The Spark Developer will directly report to the Director of Data Science and will be responsible for enhancing and maintaining various aspects of Shaw’s feature engineering suite. The role will focus on extending the existing framework to leverage novel large-scale datasets and various distributed technologies to support statistical model development that will aid in optimization of business operations.
The ideal candidate is a problem-solver who can thrive in an environment with a complex, diverse and rapidly expanding data infrastructure. You’ll know how to fully exploit the potential of Spark while possessing a broad familiarity of the available APIs. You will clean, transform, and analyze vast amounts of raw data from various systems using Spark to provide ready-to-use data to our Data Scientists. You’ll need to be comfortable managing multiple deliverables and communicating results to management as your efforts will directly impact the data science decision making process and the planning of strategic initiatives.
Job Description: Spark Developer
- Bachelor's Degree in Science or Technology.
- 3-5 years of technical experience working with large data sets.
- 3-5 years of experience working in distributed compute/storage environments including the development/maintenance of streaming applications (Apache Kafka preferred).

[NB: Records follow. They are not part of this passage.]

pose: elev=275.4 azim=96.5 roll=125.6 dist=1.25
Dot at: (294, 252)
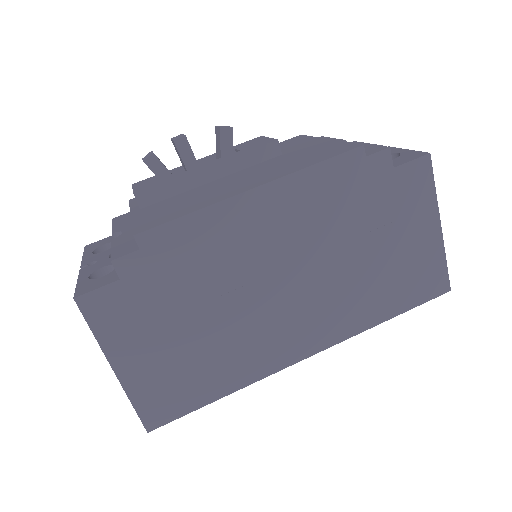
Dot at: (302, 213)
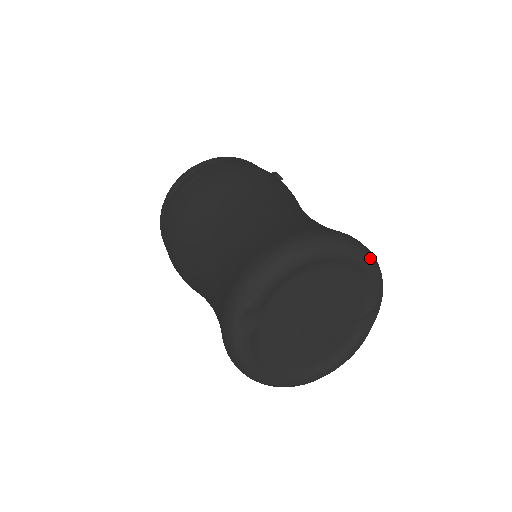
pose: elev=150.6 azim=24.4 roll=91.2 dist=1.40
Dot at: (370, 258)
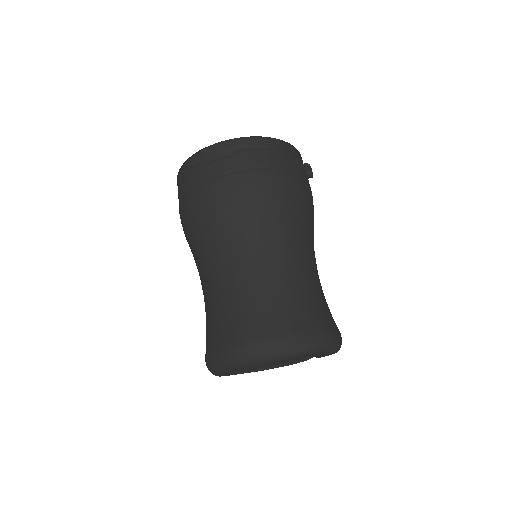
Dot at: (338, 349)
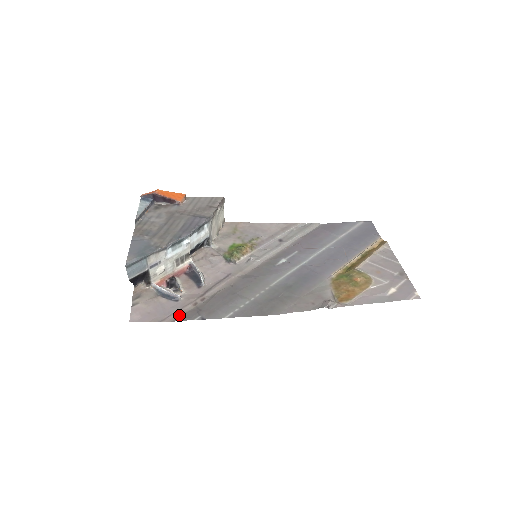
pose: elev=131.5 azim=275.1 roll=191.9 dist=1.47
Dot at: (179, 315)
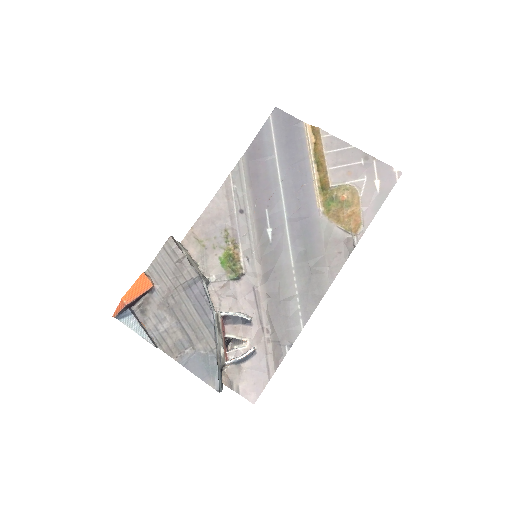
Dot at: (272, 361)
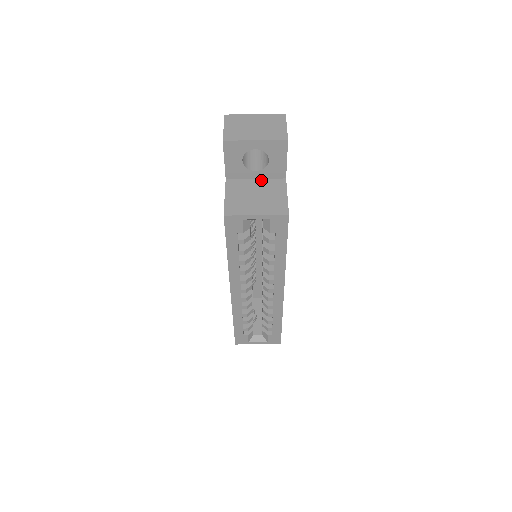
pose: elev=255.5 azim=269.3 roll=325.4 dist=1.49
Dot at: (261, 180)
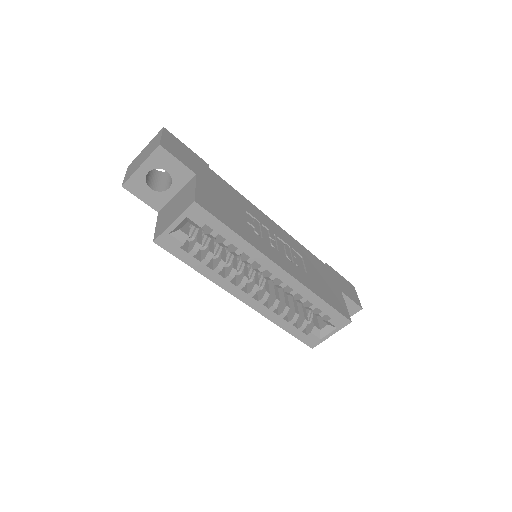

- 3-5 years of experience working with Python and PySpark with a focus on large scale data warehousing, data integration and/or development experience.
- 3-5 years of experience with Apache Spark with an emphasis on Spark query tuning and performance optimization.
- Demonstrated use of the Spark APIs (Spark 2.x/3.x) including RDDs, SQL DataFrames, MLib, GraphX and Streaming.
- Experience working with distributed file systems (HDFS, S3, etc.).
- AWS cloud services experience is an asset (EMR, EC2, etc.).
- Deep understanding of distributed systems (e.g., CAP theorem, partitioning, replication, consistency, and consensus).
- Strong knowledge and hands-on experience authoring and auditing advanced SQL and shell scripts.
- A commitment to the code review process, the utilization of modern coding methods (TDD, CI) and the authoring/curation of documentation.
- Background in software engineering with strong skills in parallel data processing, data flows, REST APIs, etc.
- Experience in relational database logical modeling (Oracle, Postgres, Snowflake, Teradata) and integration into a distributed workflows based on Spark.
- Excellent analytical and problem-solving skills.